N.A.: A realidade de um tiroteio é muito mais forte que qualquer curso de IT ou discurso filosófico que se possa dar. Aqui tem coisas fantásticas. Ninguém escolhe o lugar de nascimento, mas ele decide as possibilidades que a criança tem. E isso é a coisa surreal, que o estado deve ajudar. No início houve muito espanto de todos, dado a diferença do que se tem neste espaço e a realidade do lugar. Como se trabalha isso? O equipamento foi construído com dinheiro público, então isso aqui é de todos nós. Essa conversa que se faz com todo mundo que chega aqui. Se é de todos nós, devemos cuidar, nós somos responsáveis, não foi dado. Ou seja, atuamos para esclarecer o sentido público da coisa pública. Temos no Brasil uma cultura de clientelismo, de fazer política dessa forma, você deixa uma coisa em troca de votos, principalmente quando chegam as eleições. É um modelo que a gente ainda não chegou a superar. Aqui no Rio, e no Brasil em geral, se tem uma classe média que não quer mudanças, e que faz de tudo para que essa população não se misture economicamente e socialmente. Eu sou a favor de começar com mudanças da consciência, do pensamento.

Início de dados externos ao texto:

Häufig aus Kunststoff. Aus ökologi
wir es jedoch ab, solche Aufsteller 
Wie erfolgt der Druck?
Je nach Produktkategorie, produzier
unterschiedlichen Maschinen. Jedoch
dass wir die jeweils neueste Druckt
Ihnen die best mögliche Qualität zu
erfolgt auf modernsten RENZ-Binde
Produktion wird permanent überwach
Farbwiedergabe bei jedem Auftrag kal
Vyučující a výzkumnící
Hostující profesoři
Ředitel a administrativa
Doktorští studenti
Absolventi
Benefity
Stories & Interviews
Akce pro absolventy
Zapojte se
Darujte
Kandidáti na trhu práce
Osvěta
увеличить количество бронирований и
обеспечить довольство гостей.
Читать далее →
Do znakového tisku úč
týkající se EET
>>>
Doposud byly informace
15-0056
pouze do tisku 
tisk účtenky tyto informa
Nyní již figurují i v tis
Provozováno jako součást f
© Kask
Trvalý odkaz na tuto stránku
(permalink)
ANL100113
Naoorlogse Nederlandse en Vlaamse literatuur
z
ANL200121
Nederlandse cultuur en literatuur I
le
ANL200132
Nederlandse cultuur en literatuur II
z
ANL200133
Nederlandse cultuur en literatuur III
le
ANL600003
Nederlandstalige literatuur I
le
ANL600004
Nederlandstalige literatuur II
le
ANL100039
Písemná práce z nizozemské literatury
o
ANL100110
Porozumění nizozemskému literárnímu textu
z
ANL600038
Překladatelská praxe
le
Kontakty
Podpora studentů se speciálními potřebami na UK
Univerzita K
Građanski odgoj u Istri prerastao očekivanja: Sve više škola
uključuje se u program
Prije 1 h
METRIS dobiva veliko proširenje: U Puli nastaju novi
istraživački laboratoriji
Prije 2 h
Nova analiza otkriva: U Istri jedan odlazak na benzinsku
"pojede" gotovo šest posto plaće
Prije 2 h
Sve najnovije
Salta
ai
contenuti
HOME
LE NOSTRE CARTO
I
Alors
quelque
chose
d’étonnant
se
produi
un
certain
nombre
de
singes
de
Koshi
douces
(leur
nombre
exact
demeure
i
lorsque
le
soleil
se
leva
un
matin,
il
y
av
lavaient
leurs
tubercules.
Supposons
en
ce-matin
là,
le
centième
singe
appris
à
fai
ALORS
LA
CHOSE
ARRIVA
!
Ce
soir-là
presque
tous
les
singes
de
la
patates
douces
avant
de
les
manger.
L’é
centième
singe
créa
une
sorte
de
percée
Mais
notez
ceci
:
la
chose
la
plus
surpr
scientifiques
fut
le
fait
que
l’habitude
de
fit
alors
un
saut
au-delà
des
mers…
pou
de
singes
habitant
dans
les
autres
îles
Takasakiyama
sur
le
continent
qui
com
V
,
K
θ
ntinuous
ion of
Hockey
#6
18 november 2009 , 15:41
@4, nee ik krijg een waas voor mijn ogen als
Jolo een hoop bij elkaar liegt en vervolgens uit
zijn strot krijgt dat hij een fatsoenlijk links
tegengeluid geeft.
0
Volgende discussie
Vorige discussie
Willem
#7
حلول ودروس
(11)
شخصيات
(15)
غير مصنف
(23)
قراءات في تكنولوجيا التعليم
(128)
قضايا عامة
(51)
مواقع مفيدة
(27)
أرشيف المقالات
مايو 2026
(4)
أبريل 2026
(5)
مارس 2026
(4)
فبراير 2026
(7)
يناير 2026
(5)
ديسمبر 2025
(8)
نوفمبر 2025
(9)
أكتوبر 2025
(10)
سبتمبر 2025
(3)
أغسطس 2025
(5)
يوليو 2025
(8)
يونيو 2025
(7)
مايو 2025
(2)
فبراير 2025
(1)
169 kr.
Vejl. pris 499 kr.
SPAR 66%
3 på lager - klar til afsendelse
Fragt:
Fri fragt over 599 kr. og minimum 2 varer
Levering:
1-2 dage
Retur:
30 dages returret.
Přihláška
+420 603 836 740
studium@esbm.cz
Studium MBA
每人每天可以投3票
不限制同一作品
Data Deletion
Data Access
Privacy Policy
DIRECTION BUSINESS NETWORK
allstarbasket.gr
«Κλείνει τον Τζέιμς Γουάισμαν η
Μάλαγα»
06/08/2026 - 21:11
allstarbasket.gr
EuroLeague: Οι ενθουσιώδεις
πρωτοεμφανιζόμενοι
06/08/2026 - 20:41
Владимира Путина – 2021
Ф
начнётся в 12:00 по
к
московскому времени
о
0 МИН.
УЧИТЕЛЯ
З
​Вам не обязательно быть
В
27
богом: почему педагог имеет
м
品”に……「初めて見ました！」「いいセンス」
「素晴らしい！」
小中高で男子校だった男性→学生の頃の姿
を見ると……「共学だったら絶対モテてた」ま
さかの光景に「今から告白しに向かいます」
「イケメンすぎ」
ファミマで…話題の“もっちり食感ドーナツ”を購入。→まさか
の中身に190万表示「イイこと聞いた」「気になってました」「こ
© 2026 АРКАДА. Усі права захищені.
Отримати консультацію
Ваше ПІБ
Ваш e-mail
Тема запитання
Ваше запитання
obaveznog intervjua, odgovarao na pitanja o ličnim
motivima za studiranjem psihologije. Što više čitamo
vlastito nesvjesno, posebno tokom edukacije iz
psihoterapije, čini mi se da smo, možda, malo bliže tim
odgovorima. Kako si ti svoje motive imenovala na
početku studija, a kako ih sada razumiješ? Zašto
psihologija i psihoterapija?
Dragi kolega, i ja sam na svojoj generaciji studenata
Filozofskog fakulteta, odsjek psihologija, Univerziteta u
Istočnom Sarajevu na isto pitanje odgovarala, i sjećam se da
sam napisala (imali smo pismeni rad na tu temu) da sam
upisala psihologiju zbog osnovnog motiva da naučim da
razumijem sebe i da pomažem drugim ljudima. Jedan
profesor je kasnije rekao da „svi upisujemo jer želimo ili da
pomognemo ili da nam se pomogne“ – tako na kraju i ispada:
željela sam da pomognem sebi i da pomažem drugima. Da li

F.M.: As crianças têm essa consciência da polarizacao social, das injustiças que a sociedade urbana impõe sobre a vida delas?

N.A.: A gente faz essa discussão aqui, o resultado é limitado por um silêncio perigoso, a opressão está por dentro da pessoa: o pobre, o desfavorecido economicamente, ele é crescido, nascido para não falar, não ver, não escutar. Você tem o equipamento, bom. Mas é do governo. Se as pessoas que entram aqui experienciam que o espaço pode funcionar para todo mundo, isso cria um sentido público. E eu acho que é essa consciência que a gente tocou aqui nesse espaço.

F.M.: Seria essa uma cidade inteligente, então, onde a tecnologia incentiva o diálogo entre vizinhos e classes sociais?

N.A.: A tecnologia é fundamental para a vida em sociedade. Acredito que a tecnologia pode servir à ascensão social se ela for usada com intenções libertárias, de emancipação, prestar o serviço para as pessoas, ampliando o diálogo e criando uma consciência sobre as condições que reproduzem a injustiça, como a opressão policial, a violência, a exclusão de certos segmentos do povo do mercado liberal, e mesmo de um pensamento crítico sobre a sociedade.



1 Rob Kitchin (2014): The real-time city? Big data and smart urbanism, in: GeoJournal 79, 1-14.

2 Simon Marvin, Andrés Luque-Ayala and Colin McFarlane (2015): Smart Urbanism: Utopian Vision or False Dawn?, New York: Routledge.

3 Agostinho se refere a um debate sobre ações policiais que no ano passado incluíram detenções arbitrárias de até 200 jovens que, andando de ônibus, estavam no caminho da Zona Norte, onde moram, às praias da zona sul

4 UPP (Unidade de Polícia Pacificadora/ Pacification Police Units) refers to a policing program which, starting in late 2008, has been implemented in low-income communities (favelas) of Rio de Janeiro.